• **TASK PROMPT**
Please revise the data below by replacing "jars" with "pots" everywhere it appears, leaving everything else unchanged. Leave the pictures out of your version.

• **STORED RECORDS**
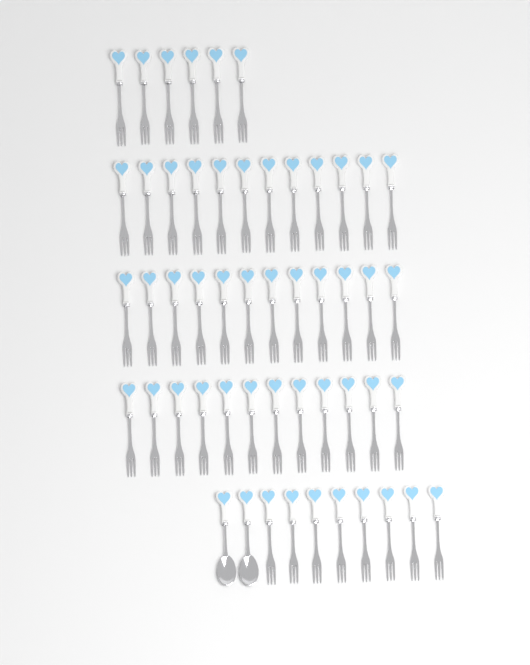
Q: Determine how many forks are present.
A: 50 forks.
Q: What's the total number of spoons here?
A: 2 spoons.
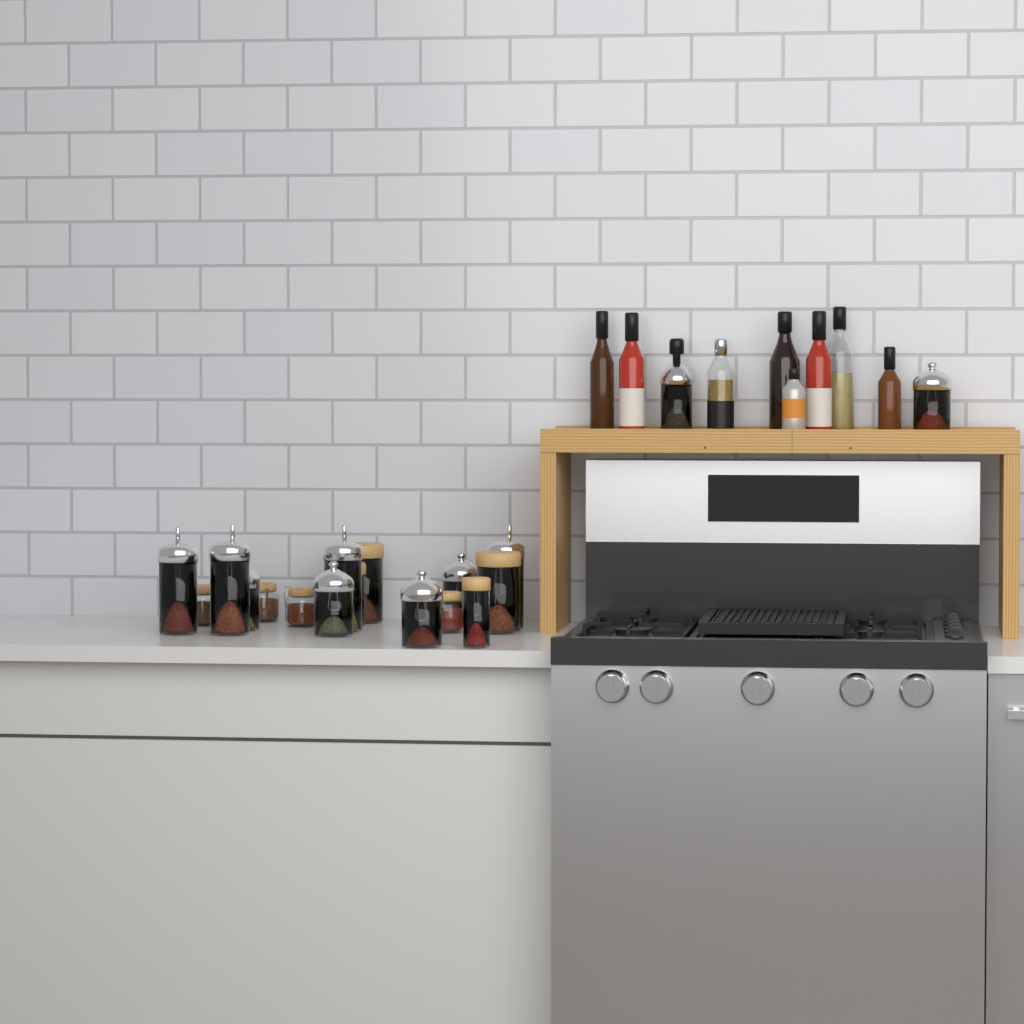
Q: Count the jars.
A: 17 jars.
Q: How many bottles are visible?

• **CORRECT RESPONSE**
Q: Determine how many forks are present.
A: 50 forks.
Q: What's the total number of spoons here?
A: 2 spoons.
Q: Count the pots.
A: 17 pots.
Q: How many bottles are visible?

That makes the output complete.